The Senate censure of Attorney-General George Brandis for his treatment of Australian Human Rights Commission head Gillian Triggs is apparently unprecedented — the Senate has never censured an attorney-general before. It’s another failure for Brandis, who has proved incompetent at everything he has set out to do in the office. He should have resigned by now. Thankfully, he hasn’t, so there’s another barnacle clinging to the side of Tony Abbott’s ship of state.

It’s worth pondering why the full-scale assault on Triggs proved not merely ineffectual but counter-productive for the government and the wider Right, when they put so much energy into it and were cutting with the grain of Australian political life in so many ways. Many Australians don’t want to be reminded of the treatment of children in detention, because it is unquestionably torture, inflicting permanent psychological damage.

Many want it done but they don’t want to own it — witness Jeff Kennett’s arrantly stupid comments, which shifted the blame onto parents. That was the smug, self-satisfied voice of many Australians of all classes speaking, clinging to the notion that they were a generous nation, not like those bastards over there — even though we are the only country that does this. So accusing Triggs of launching a politicised report should have been an easy out for anyone who wanted to ignore her findings.

Didn’t happen that way. People rallied to defend Triggs, concluding that the attack on her represented an attack on democracy, and made this attempt to pick off a critic of the government the main focus of a campaign. This push wasn’t met with much push-back. For all the concerted attacks from the conservatoriat, the comments strings on their blogs didn’t echo their howling denunciations — as they used to when someone like, say, Julia Gillard was mentioned.

RECORDED DATA:
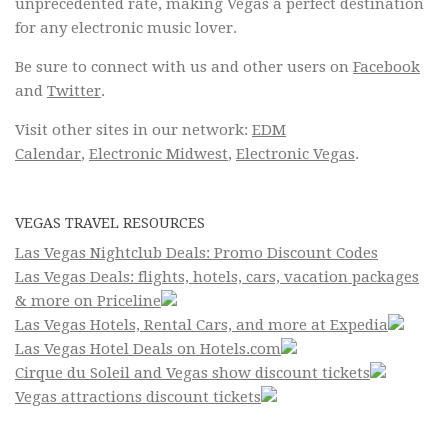
unprecedented rate, making Vegas a perfect destination
for any electronic music lover.
Be sure to connect with us and other users on
Facebook
and
Twitter
.
Visit other sites in our network:
EDM
Calendar
,
Electronic Midwest
,
Electronic Vegas
.
VEGAS TRAVEL RESOURCES
Las Vegas Nightclub Deals: Promo Discount Codes
Las Vegas Deals: flights, hotels, cars, vacation packages
& more on Priceline
Las Vegas Hotels, Rental Cars, and more at Expedia
Las Vegas Hotel Deals on Hotels.com
Cirque du Soleil and Vegas show discount tickets
Vegas attractions discount tickets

APPLY WHAT YOU READ:
1: List every person named in the text on the Senate censure of George Brandis.
2: Answer these questions from the text on the Senate censure of George Brandis.
(a) What office does George Brandis hold?
(b) Onto whom did Jeff Kennett's comments shift the blame?
(c) What did people who rallied to defend Triggs conclude the attack on her represented?
3: Reproduce the passage of the text on the Senate censure of George Brandis from "The Senate censure" to "ship of state.".

TASK RESULTS:
1:
George Brandis
Gillian Triggs
Tony Abbott
Jeff Kennett
Julia Gillard

2:
(a) Attorney-General
(b) Parents
(c) An attack on democracy

3:
The Senate censure of Attorney-General George Brandis for his treatment of Australian Human Rights Commission head Gillian Triggs is apparently unprecedented — the Senate has never censured an attorney-general before. It’s another failure for Brandis, who has proved incompetent at everything he has set out to do in the office. He should have resigned by now. Thankfully, he hasn’t, so there’s another barnacle clinging to the side of Tony Abbott’s ship of state.